Linked Data for enterprise data integration opens up multiple perspectives on what a business “knows” and opens the doors for lean information management and robust business intelligence.
In practice, this means enabling the information to flow unobstructed across all enterprise departments: the CMS of the sales department easily exchanges data with the DAM of the marketing department and/or the ERP of the financial department.
Representing information with a standard data format provides interoperability not only within the organization but also outside it, when data is to be shared and/or integrated with other enterprises. Click To TweetRepresenting data in a standard format makes for neatly classified, annotated and interlinked datasets that are easy to access, query and combine. Enhancing the information exchange across departments, well-organized enterprise data saves time and resources.
Data streams outside the enterprise also benefit immensely from a Linked Data approach. In the first place, standard format data are future-proofing enterprise data, making them ready to enter endless types of relationships with various data-fed agents such as applications, devices, platforms, search engines, etc.
Secondly, adding a meta-layer to enterprise siloed data (RDF-izing it, to use the data practitioners’ lingo) means tapping into the potential of enriching in-house data with readily available external data – both from public data sets and from proprietary ones.
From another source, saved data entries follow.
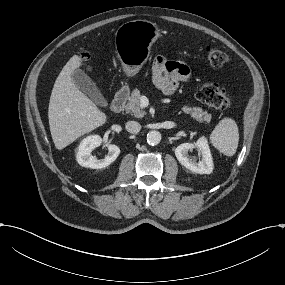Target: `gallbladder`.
<instances>
[{
  "instance_id": "bac80fb5",
  "label": "gallbladder",
  "mask_w": 285,
  "mask_h": 285,
  "mask_svg": "<svg viewBox=\"0 0 285 285\" xmlns=\"http://www.w3.org/2000/svg\"><path fill=\"white\" fill-rule=\"evenodd\" d=\"M72 78L74 79L77 88L87 94L96 105H99L101 107L108 106V102L101 94L96 84L84 71L80 69L73 71Z\"/></svg>"
}]
</instances>
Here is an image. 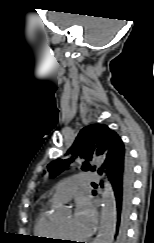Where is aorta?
<instances>
[{"instance_id": "obj_1", "label": "aorta", "mask_w": 154, "mask_h": 243, "mask_svg": "<svg viewBox=\"0 0 154 243\" xmlns=\"http://www.w3.org/2000/svg\"><path fill=\"white\" fill-rule=\"evenodd\" d=\"M103 190V206L101 211V222L99 232L93 243H113L116 226V208L114 194L110 183L107 181L105 174Z\"/></svg>"}]
</instances>
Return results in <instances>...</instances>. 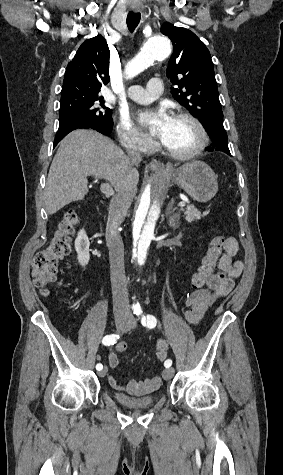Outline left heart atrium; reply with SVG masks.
<instances>
[{
  "label": "left heart atrium",
  "mask_w": 283,
  "mask_h": 475,
  "mask_svg": "<svg viewBox=\"0 0 283 475\" xmlns=\"http://www.w3.org/2000/svg\"><path fill=\"white\" fill-rule=\"evenodd\" d=\"M171 121V116L164 108L156 111H146L141 113L139 116V122L143 126L154 128L160 139H165L167 137V130Z\"/></svg>",
  "instance_id": "left-heart-atrium-1"
}]
</instances>
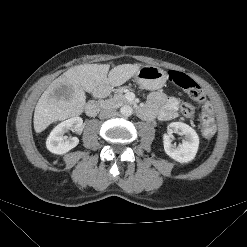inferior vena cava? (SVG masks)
I'll use <instances>...</instances> for the list:
<instances>
[{"mask_svg": "<svg viewBox=\"0 0 247 247\" xmlns=\"http://www.w3.org/2000/svg\"><path fill=\"white\" fill-rule=\"evenodd\" d=\"M116 110L113 108H104L100 111L99 113V118L100 119H106V118H111L116 115Z\"/></svg>", "mask_w": 247, "mask_h": 247, "instance_id": "obj_1", "label": "inferior vena cava"}]
</instances>
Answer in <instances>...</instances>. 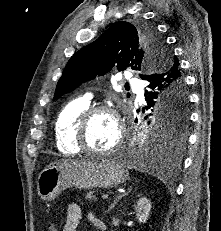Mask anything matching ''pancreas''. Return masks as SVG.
<instances>
[{
    "instance_id": "pancreas-1",
    "label": "pancreas",
    "mask_w": 221,
    "mask_h": 231,
    "mask_svg": "<svg viewBox=\"0 0 221 231\" xmlns=\"http://www.w3.org/2000/svg\"><path fill=\"white\" fill-rule=\"evenodd\" d=\"M85 198H86V199H89V200H97L94 191L88 192V193L85 195Z\"/></svg>"
}]
</instances>
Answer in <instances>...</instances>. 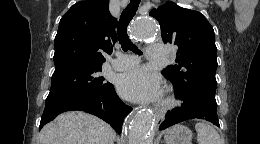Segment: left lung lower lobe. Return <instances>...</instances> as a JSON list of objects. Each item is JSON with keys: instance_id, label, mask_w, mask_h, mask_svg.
Returning <instances> with one entry per match:
<instances>
[{"instance_id": "1", "label": "left lung lower lobe", "mask_w": 260, "mask_h": 144, "mask_svg": "<svg viewBox=\"0 0 260 144\" xmlns=\"http://www.w3.org/2000/svg\"><path fill=\"white\" fill-rule=\"evenodd\" d=\"M190 119H203L220 126L216 101L194 97L190 103H184L182 107L168 111L166 119L160 125V129L163 130Z\"/></svg>"}]
</instances>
As a case in point for using Linked Data principles for enterprise data integration, consider the following situation. A company’s financial department “knows” (has records and expertise) that doing business in country A is cheaper than doing business in country B.
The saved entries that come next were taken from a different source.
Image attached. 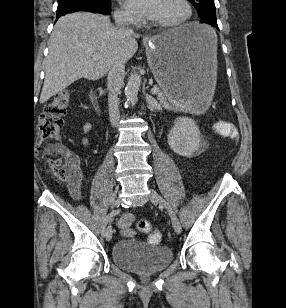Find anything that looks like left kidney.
<instances>
[{
	"instance_id": "left-kidney-1",
	"label": "left kidney",
	"mask_w": 286,
	"mask_h": 308,
	"mask_svg": "<svg viewBox=\"0 0 286 308\" xmlns=\"http://www.w3.org/2000/svg\"><path fill=\"white\" fill-rule=\"evenodd\" d=\"M170 148L178 155L192 156L200 147V131L195 121L177 117L167 136Z\"/></svg>"
}]
</instances>
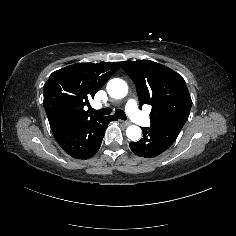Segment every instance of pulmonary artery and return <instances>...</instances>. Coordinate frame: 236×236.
<instances>
[{
  "label": "pulmonary artery",
  "instance_id": "obj_1",
  "mask_svg": "<svg viewBox=\"0 0 236 236\" xmlns=\"http://www.w3.org/2000/svg\"><path fill=\"white\" fill-rule=\"evenodd\" d=\"M125 110L137 124L142 125L147 122V117L143 115L141 110L137 109V102L135 100H128L125 104Z\"/></svg>",
  "mask_w": 236,
  "mask_h": 236
}]
</instances>
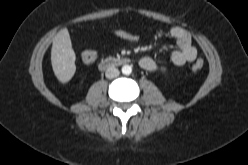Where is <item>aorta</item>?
<instances>
[{
  "mask_svg": "<svg viewBox=\"0 0 248 165\" xmlns=\"http://www.w3.org/2000/svg\"><path fill=\"white\" fill-rule=\"evenodd\" d=\"M132 72V67L130 65H123L122 67V73L124 75H130Z\"/></svg>",
  "mask_w": 248,
  "mask_h": 165,
  "instance_id": "obj_1",
  "label": "aorta"
}]
</instances>
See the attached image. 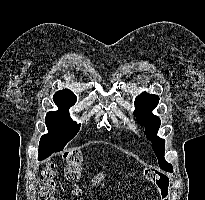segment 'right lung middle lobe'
Returning <instances> with one entry per match:
<instances>
[{"instance_id": "dd1d6c3e", "label": "right lung middle lobe", "mask_w": 205, "mask_h": 200, "mask_svg": "<svg viewBox=\"0 0 205 200\" xmlns=\"http://www.w3.org/2000/svg\"><path fill=\"white\" fill-rule=\"evenodd\" d=\"M58 111L47 113L45 122L48 134L40 140L42 145H51L57 151L64 149L65 145L78 133L80 124L74 122L69 115V108L76 103V96L70 90L58 91L53 96Z\"/></svg>"}]
</instances>
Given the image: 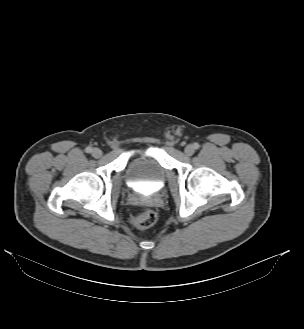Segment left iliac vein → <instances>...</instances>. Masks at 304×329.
<instances>
[{"label": "left iliac vein", "instance_id": "left-iliac-vein-1", "mask_svg": "<svg viewBox=\"0 0 304 329\" xmlns=\"http://www.w3.org/2000/svg\"><path fill=\"white\" fill-rule=\"evenodd\" d=\"M194 152H195V149H194V146H193V145H187V146L185 147V154H186L187 156H191V155H193Z\"/></svg>", "mask_w": 304, "mask_h": 329}]
</instances>
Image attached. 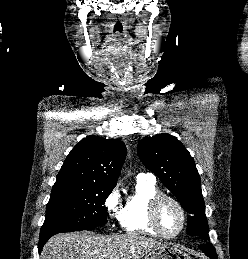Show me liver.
<instances>
[{
    "mask_svg": "<svg viewBox=\"0 0 248 259\" xmlns=\"http://www.w3.org/2000/svg\"><path fill=\"white\" fill-rule=\"evenodd\" d=\"M165 246L135 233L99 235L90 231L61 233L51 237L40 259H141Z\"/></svg>",
    "mask_w": 248,
    "mask_h": 259,
    "instance_id": "1",
    "label": "liver"
}]
</instances>
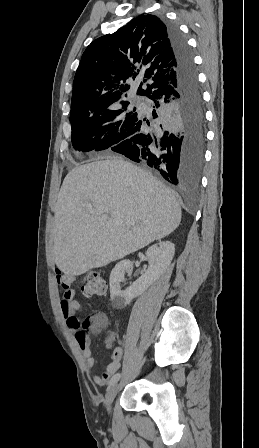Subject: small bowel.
<instances>
[{
  "mask_svg": "<svg viewBox=\"0 0 259 448\" xmlns=\"http://www.w3.org/2000/svg\"><path fill=\"white\" fill-rule=\"evenodd\" d=\"M74 279L75 278L72 275L64 274L60 271L56 272L57 283L63 291V297L60 302L62 315L68 328L75 332V338L85 360L86 368L92 369L95 366V359L90 348V338L82 331V324L76 316L77 312L81 309V304L76 299L75 290L70 288V285L74 282ZM115 338L116 335L111 333L106 337L105 343L109 345L115 340ZM122 356L123 349L121 347L116 348L113 352L112 361L102 373L93 375V381L99 386L105 385L108 380L119 370Z\"/></svg>",
  "mask_w": 259,
  "mask_h": 448,
  "instance_id": "small-bowel-1",
  "label": "small bowel"
}]
</instances>
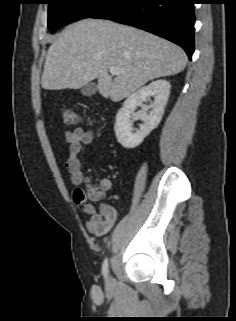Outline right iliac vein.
Here are the masks:
<instances>
[{
  "mask_svg": "<svg viewBox=\"0 0 236 321\" xmlns=\"http://www.w3.org/2000/svg\"><path fill=\"white\" fill-rule=\"evenodd\" d=\"M107 287H110L112 285V279L110 276H108L107 281H106Z\"/></svg>",
  "mask_w": 236,
  "mask_h": 321,
  "instance_id": "obj_1",
  "label": "right iliac vein"
}]
</instances>
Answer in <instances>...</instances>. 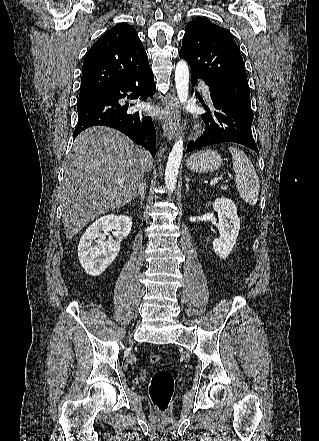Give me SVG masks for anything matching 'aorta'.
Listing matches in <instances>:
<instances>
[{
  "label": "aorta",
  "mask_w": 319,
  "mask_h": 441,
  "mask_svg": "<svg viewBox=\"0 0 319 441\" xmlns=\"http://www.w3.org/2000/svg\"><path fill=\"white\" fill-rule=\"evenodd\" d=\"M176 90L181 103H186L189 94V66L184 60H180L175 68ZM183 156L182 136L175 142L166 165L165 185L169 192L175 190L181 159Z\"/></svg>",
  "instance_id": "1"
}]
</instances>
On the other hand, the marketing department “knows” (has acquired data) that the number of clients the company has in country A and country B are very high. Now, let’s say the company management want to explore where to open a new office. For sure, having the integrated information from all the different departments at their fingertips will save them time and resources when it’s time to choose.
What’s more, their decision making can be enhanced even further if the data available is enriched with external data. In our imaginary situation, this is linking the internal data for countries A and B to a public dataset mapping, for example, the road infrastructure or to a proprietary dataset containing key information about office rentals.
By and large, with Linked Data technologies data enrichment opportunities are limitless. Having all that unified, standardized and interlinked data augments your business records, letting you access them through various perspectives and turn the interconnected information into actionable insights to serve your organization’s objectives.
The flexibility of representing enterprise data with a standard format makes a semantic layer on top of existing systems well worth considering. Allowing you to look at your data from many possible perspectives, Linked Data technologies set the stage for smarter and faster decision making, coherent understanding of business processes and needs, together with a holistic approach to recognizing opportunities or spotting bottlenecks.
Being able to access all your systems via a single entry point helps you get a comprehensive understanding of the context in and outside the enterprise, without the need for yet another costly, complex ad hoc solution. For in an environment, inundated by data, building an agile business is about recognizing the power of information interconnectedness and further using that understanding to integrate, interpret and ultimately make sense of data.